First of all the project is based on llama.cpp[1], which does the heavy work of loading and running multi-GB model files on GPU/CPU and the inference speed is not limited by the wrapper choice (there are other wrappers in Go, Python, Node, Rust, etc. or one can use llama.cpp directly). The size of the binary is also not that important when common quantized model files are often in the range of 5GB-40GB and require a beefy GPU or a MB with 16-64GB of RAM.
[1] https://github.com/ggerganov/llama.cpp
The wasm-nn that this relies on (https://github.com/WebAssembly/wasi-nn) is a proposal that relies on sending arbitrarily chunks to some vendor implementation. The api is literally like set input, compute, set output.
…and that is totally non portable.
The reason this works, is because it’s relying on the abstraction already implemented in llama.cpp that allows it to take a gguf model and map it to multiple hardware targets,which you can see has been lifted as-is into WasmEdge here: https://github.com/WasmEdge/WasmEdge/tree/master/plugins/was...
So..
> Developers can refer to this project to write their machine learning application in a high-level language using the bindings, compile it to WebAssembly, and run it with a WebAssembly runtime that supports the wasi-nn proposal, such as WasmEdge.

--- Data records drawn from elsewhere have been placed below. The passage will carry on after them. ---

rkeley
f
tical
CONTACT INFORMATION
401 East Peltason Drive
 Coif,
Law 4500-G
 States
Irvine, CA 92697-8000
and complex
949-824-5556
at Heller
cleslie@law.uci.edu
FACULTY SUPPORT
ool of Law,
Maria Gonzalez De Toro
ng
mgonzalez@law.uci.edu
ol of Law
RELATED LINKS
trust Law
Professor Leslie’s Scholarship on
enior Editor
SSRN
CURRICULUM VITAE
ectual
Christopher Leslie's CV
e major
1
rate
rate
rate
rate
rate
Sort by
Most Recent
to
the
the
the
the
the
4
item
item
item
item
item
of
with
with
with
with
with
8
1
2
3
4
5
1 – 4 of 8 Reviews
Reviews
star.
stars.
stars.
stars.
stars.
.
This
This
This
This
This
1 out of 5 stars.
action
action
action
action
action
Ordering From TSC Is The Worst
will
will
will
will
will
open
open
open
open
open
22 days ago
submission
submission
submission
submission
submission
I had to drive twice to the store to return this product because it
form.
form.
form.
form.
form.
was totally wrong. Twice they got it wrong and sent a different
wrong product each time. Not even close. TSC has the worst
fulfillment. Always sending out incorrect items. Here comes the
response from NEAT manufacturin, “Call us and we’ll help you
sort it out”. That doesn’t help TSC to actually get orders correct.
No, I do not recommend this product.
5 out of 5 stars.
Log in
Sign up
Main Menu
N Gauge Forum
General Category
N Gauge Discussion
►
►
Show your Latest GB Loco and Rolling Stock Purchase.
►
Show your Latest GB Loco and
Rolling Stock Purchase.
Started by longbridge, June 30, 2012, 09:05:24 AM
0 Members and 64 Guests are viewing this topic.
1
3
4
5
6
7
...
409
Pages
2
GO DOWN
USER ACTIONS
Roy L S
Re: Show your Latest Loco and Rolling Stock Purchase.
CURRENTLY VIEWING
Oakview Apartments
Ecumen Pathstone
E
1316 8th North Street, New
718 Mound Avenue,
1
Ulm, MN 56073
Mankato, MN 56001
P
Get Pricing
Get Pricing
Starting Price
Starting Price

Is total rubbish; no, you can’t.
This isn’t portable.
It’s not sandboxed.
It’s not a HAL.
If you have a wasm binary you might be able to run it if the version of the runtime you’re using happens to implement the specific ggml backend you need, which it probably doesn’t… because there’s literally no requirement for it to do so.

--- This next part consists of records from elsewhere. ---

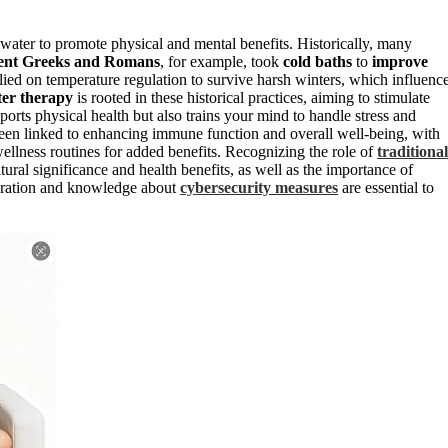
water to promote physical and mental benefits. Historically, many
ent Greeks and Romans
, for example, took
cold baths
to
improve
elied on temperature regulation to survive harsh winters, which influenc
ter therapy
is rooted in these historical practices, aiming to stimulate
rts physical health but also trains your mind to handle stress and
een linked to enhancing immune function and overall well-being, with
wellness routines for added benefits. Recognizing the role of
traditional
ural significance and health benefits, as well as the importance of
paration and knowledge about
cybersecurity measures
are essential to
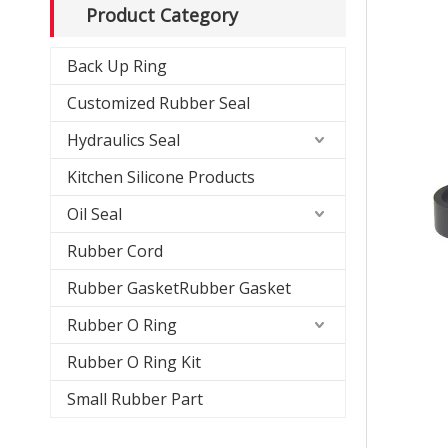
Product Category
Back Up Ring
Customized Rubber Seal
Hydraulics Seal
Kitchen Silicone Products
Oil Seal
Rubber Cord
Rubber GasketRubber Gasket
Rubber O Ring
Rubber O Ring Kit
Small Rubber Part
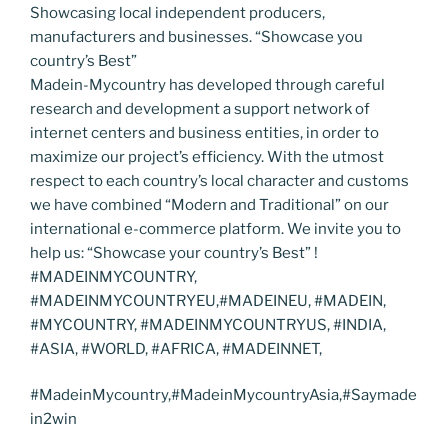
Showcasing local independent producers,
manufacturers and businesses. “Showcase you
country’s Best”
Madein-Mycountry has developed through careful
research and development a support network of
internet centers and business entities, in order to
maximize our project’s efficiency. With the utmost
respect to each country’s local character and customs
we have combined “Modern and Traditional” on our
international e-commerce platform. We invite you to
help us: “Showcase your country’s Best” !
#MADEINMYCOUNTRY,
#MADEINMYCOUNTRYEU,#MADEINEU, #MADEIN,
#MYCOUNTRY, #MADEINMYCOUNTRYUS, #INDIA,
#ASIA, #WORLD, #AFRICA, #MADEINNET,
#MadeinMycountry,#MadeinMycountryAsia,#Saymade
in2win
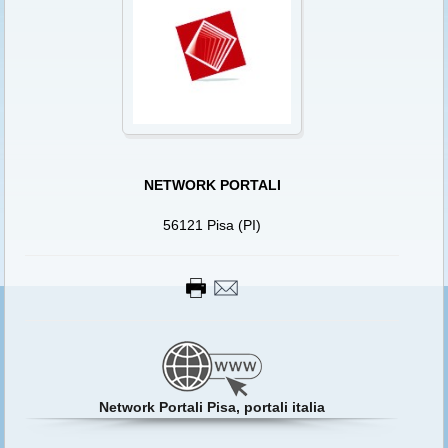
NETWORK PORTALI
56121 Pisa (PI)
Network Portali Pisa, portali italia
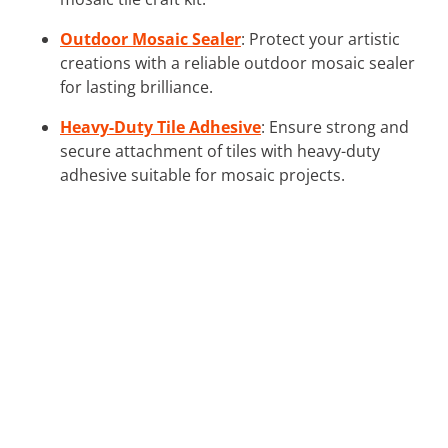
Outdoor Mosaic Sealer
: Protect your artistic
creations with a reliable outdoor mosaic sealer
for lasting brilliance.
Heavy-Duty Tile Adhesive
: Ensure strong and
secure attachment of tiles with heavy-duty
adhesive suitable for mosaic projects.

…and if you do, you’re just calling the llama.cpp ggml code, so it’s as safe as that library is…
There’s a lot of “so portable” and “such rust” talk in this article which really seems misplaced; this doesn’t seem to have the benefits of either of those two things.
Let’s imagine you have some new hardware with a WASI runtime on it, can you run your model on it? Does it have GPU support?

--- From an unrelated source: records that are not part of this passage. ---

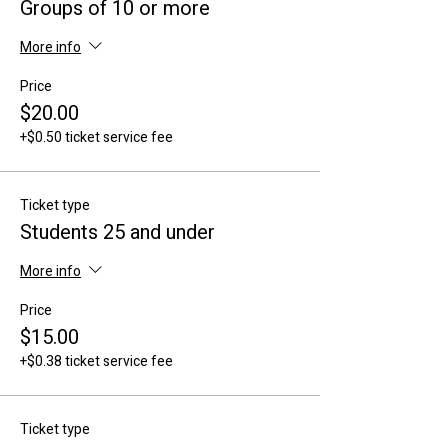
Groups of 10 or more
More info
Price
$20.00
+$0.50 ticket service fee
Ticket type
Students 25 and under
More info
Price
$15.00
+$0.38 ticket service fee
Ticket type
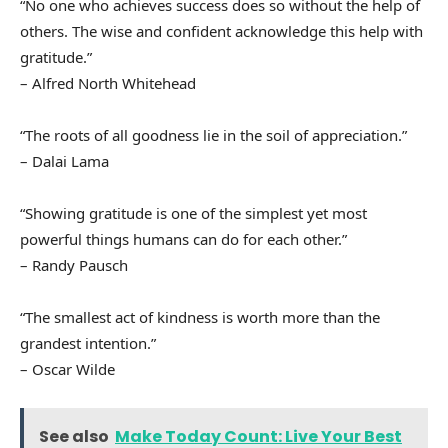
“No one who achieves success does so without the help of
others. The wise and confident acknowledge this help with
gratitude.”
– Alfred North Whitehead
“The roots of all goodness lie in the soil of appreciation.”
– Dalai Lama
“Showing gratitude is one of the simplest yet most
powerful things humans can do for each other.”
– Randy Pausch
“The smallest act of kindness is worth more than the
grandest intention.”
– Oscar Wilde
See also
Make Today Count: Live Your Best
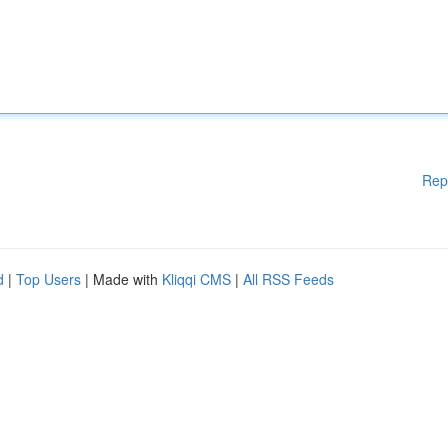
Rep
d
|
Top Users
| Made with
Kliqqi CMS
|
All RSS Feeds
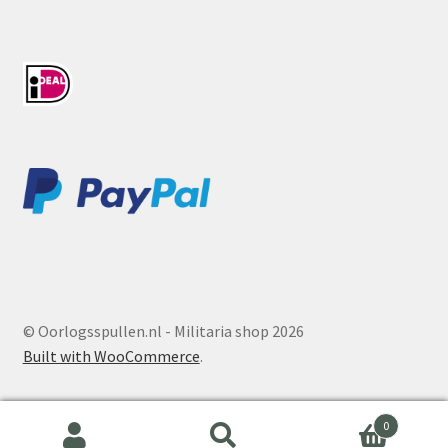
© Oorlogsspullen.nl - Militaria shop 2026
Built with WooCommerce
.
0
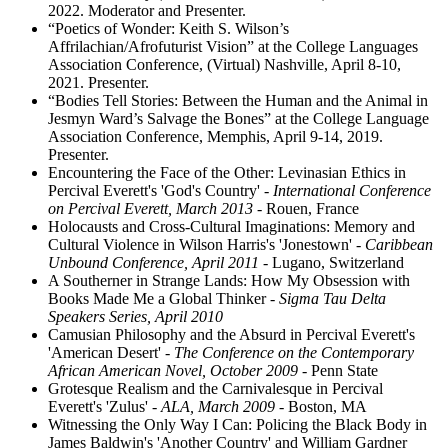
2022. Moderator and Presenter.
“Poetics of Wonder: Keith S. Wilson’s
Affrilachian/Afrofuturist Vision” at the College Languages
Association Conference, (Virtual) Nashville, April 8-10,
2021. Presenter.
“Bodies Tell Stories: Between the Human and the Animal in
Jesmyn Ward’s Salvage the Bones” at the College Language
Association Conference, Memphis, April 9-14, 2019.
Presenter.
Encountering the Face of the Other: Levinasian Ethics in
Percival Everett's 'God's Country'
- International Conference
on Percival Everett, March 2013
- Rouen, France
Holocausts and Cross-Cultural Imaginations: Memory and
Cultural Violence in Wilson Harris's 'Jonestown'
- Caribbean
Unbound Conference, April 2011
- Lugano, Switzerland
A Southerner in Strange Lands: How My Obsession with
Books Made Me a Global Thinker
- Sigma Tau Delta
Speakers Series, April 2010
Camusian Philosophy and the Absurd in Percival Everett's
'American Desert'
- The Conference on the Contemporary
African American Novel, October 2009
- Penn State
Grotesque Realism and the Carnivalesque in Percival
Everett's 'Zulus'
- ALA, March 2009
- Boston, MA
Witnessing the Only Way I Can: Policing the Black Body in
James Baldwin's 'Another Country' and William Gardner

Well, turns out the answer is “go and see if llama.cpp compiles on that platform with GPU support and if the runtime you’re using happens have a ggml plugin in it and happens to have a copy of that version of ggml vendored in it, and if not, then no”.
..at which point, wtf are you even using WASI for?
Cross platform GPU support is hard, but this… I dunno. It seems absolutely ridiculous.
Imagine if webGPU was just “post some binary chunk to the GPU and maybe it’ll draw something or whatever if it’s the right binary chunk for the current hardware.”
That’s what this is.
Ie. whatever memory safety or sandbox you had from using wasm or rust is gone when you use it.